Sur le fond vaseux de la plateforme béringienne, plusieurs morses véritables, Odobenus rosmarus, fouillent le sédiment avec leurs vibrisses raides et leurs longues défenses d’ivoire pour déterrer des palourdes comme Mya truncata et Serripes groenlandicus, tandis que des crevettes nordiques (Pandalus borealis) et des ophiures s’écartent dans le nuage de vase. Cette scène se déroule au Pléistocène tardif, il y a environ 100 000 à 20 000 ans, lorsque le niveau marin plus bas exposait largement la Béringie et transformait ses mers peu profondes en marges froides, troubles et très productives. Elle rappelle que, même au cœur des âges glaciaires, les écosystèmes marins de haute latitude nourrissaient une mégafaune spectaculaire adaptée au froid.

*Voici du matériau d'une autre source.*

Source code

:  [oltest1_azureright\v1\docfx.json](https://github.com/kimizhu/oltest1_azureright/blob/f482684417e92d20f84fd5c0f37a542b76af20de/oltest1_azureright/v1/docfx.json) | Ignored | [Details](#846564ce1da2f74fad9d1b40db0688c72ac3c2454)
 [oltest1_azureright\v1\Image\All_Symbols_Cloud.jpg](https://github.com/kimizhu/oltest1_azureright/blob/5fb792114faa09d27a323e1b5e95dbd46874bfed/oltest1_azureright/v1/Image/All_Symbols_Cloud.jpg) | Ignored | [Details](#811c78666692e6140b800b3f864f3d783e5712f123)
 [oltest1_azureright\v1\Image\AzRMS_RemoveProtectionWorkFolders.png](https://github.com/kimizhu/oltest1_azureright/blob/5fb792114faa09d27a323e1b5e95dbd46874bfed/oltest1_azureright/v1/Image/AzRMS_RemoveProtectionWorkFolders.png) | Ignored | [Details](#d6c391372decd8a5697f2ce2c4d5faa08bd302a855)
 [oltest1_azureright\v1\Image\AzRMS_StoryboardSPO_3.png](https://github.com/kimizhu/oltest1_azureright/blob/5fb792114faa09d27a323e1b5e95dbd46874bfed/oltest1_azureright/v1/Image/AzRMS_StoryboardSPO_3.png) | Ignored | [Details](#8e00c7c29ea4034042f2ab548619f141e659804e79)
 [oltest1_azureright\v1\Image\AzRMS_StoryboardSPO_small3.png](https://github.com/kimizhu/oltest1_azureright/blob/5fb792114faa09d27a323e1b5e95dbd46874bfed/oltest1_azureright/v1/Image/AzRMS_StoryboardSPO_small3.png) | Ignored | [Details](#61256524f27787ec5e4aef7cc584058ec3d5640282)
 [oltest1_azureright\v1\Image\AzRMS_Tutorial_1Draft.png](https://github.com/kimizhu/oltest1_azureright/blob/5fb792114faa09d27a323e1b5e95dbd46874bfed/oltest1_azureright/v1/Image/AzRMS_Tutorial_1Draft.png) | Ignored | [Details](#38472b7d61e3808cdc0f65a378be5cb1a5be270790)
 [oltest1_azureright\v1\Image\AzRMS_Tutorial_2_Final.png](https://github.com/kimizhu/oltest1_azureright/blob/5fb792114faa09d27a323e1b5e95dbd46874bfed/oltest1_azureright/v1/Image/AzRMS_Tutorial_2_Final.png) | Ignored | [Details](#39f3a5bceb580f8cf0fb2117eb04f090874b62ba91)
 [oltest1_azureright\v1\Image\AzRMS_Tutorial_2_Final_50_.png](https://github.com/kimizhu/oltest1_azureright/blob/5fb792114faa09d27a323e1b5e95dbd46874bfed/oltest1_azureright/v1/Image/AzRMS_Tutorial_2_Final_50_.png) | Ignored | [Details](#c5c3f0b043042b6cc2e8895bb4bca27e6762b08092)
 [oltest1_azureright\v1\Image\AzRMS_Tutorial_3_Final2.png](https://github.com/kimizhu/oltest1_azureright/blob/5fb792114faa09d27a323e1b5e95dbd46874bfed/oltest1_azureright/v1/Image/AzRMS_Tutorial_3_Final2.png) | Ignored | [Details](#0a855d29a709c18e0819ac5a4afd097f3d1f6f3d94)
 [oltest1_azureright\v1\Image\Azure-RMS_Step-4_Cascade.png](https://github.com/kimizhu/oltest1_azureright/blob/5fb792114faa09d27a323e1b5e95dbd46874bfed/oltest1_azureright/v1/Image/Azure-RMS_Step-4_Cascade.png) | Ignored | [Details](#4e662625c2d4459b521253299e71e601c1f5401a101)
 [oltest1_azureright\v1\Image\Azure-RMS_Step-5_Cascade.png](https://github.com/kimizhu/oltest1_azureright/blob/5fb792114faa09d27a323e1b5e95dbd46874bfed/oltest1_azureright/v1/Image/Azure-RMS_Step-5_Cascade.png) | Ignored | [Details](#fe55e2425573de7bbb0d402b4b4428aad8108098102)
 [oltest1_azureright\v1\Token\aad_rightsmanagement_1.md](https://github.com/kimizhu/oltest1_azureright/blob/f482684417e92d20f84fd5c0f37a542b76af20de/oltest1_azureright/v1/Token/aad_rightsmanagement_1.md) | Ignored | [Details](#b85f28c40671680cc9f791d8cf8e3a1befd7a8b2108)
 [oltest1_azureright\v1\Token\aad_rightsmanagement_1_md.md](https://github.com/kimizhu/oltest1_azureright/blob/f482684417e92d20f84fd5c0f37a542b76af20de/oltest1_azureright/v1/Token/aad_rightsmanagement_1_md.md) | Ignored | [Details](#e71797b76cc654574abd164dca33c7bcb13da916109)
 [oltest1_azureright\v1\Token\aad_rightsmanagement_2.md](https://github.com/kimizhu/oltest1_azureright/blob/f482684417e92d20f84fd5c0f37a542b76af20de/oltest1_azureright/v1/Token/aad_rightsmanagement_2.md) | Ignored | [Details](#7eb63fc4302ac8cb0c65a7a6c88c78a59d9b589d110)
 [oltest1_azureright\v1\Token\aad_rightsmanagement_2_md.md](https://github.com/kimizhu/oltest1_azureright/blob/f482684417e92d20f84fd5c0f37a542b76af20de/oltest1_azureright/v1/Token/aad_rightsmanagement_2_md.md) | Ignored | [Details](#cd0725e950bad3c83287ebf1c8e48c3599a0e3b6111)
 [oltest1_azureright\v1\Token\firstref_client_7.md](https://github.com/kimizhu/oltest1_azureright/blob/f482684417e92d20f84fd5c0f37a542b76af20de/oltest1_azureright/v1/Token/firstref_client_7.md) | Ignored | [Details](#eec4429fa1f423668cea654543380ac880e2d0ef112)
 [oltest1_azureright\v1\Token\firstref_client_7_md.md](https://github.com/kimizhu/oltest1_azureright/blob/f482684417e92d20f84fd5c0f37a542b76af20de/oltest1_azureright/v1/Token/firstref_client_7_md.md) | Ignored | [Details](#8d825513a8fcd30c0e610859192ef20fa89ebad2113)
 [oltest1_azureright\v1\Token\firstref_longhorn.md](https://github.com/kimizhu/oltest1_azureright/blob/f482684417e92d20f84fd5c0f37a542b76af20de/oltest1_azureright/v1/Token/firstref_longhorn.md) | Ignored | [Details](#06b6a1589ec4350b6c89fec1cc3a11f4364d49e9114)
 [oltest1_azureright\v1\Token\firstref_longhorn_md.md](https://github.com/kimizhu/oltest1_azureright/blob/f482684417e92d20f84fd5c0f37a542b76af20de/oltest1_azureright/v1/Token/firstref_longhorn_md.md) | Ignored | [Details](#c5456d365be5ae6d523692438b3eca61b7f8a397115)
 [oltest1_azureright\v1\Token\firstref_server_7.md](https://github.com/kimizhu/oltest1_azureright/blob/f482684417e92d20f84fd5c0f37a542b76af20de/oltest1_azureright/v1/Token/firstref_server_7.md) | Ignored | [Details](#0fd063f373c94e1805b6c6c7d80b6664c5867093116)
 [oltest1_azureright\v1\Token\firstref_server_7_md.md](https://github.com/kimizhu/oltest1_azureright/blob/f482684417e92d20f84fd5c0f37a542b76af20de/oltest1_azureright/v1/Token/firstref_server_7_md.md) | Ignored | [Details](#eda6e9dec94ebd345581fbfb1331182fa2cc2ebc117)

Sur cette côte froide du Pacifique Nord, à la lisière orientale de la steppe à mammouths, des bélugas (*Delphinapterus leucas*) d’environ 4 m glissent entre des bancs scintillants de harengs (*Clupea harengus*) au milieu des longues lames de kelp brunes, notamment *Laminaria* et *Alaria*. Sous eux, des étoiles de mer violettes et des oursins verts (*Strongylocentrotus droebachiensis*) tapissent les blocs rocheux d’un rivage périglaciaire nu et battu par le vent. La scène se situe au Pléistocène tardif, il y a environ 20 000 à 12 000 ans, lorsque les marges de la Béringie et du sud de l’Alaska bordaient des eaux subarctiques claires et productives, reliant le monde marin aux vastes steppes froides des grands mammifères de l’Âge glaciaire.
Au bord de la banquise côtière du Pléistocène supérieur, il y a environ 50 000 à 15 000 ans, plusieurs baleines boréales, Balaena mysticetus, longues de 14 à 18 m, émergent dans une mer arctique d’un bleu d’acier, leurs dos noirs luisants et leurs souffles vaporeux tranchant l’air glacé. Sous la surface, d’immenses nuages de copépodes Calanus et de krill Thysanoessa révèlent la base minuscule mais essentielle de ce monde polaire, que ces géantes filtrent lentement près de la lisière des glaces. À l’arrière-plan, les rivages périglaciaires nus de la steppe à mammouths rappellent qu’au temps des âges glaciaires, les mers du plateau continental bordaient un paysage dominé par le froid, le loess et la mégafaune.
Sous le soleil rasant d’un quasi-minuit arctique, un vaste marais d’été de la Béringie s’étend autour d’une rivière tressée chargée d’eaux de fonte, où des rennes, Rangifer tarandus, et des bœufs musqués, Ovibos moschatus, broutent parmi les carex, les saules nains et les prêles tandis que des oiseaux d’eau s’envolent des mares de dégel. Cette scène évoque le Pléistocène tardif, il y a environ 50 000 à 12 000 ans, lorsque les basses terres aujourd’hui submergées entre l’Alaska, le Yukon et la Sibérie formaient la Béringie, une steppe-toundra froide, fertile et sans arbres, reposant sur un pergélisol riche en glace et en limons éoliens. Pendant ce bref été, la lumière, l’eau et la végétation transformaient ce paysage périglaciaire en un refuge saisonnier essentiel pour la mégafaune du nord.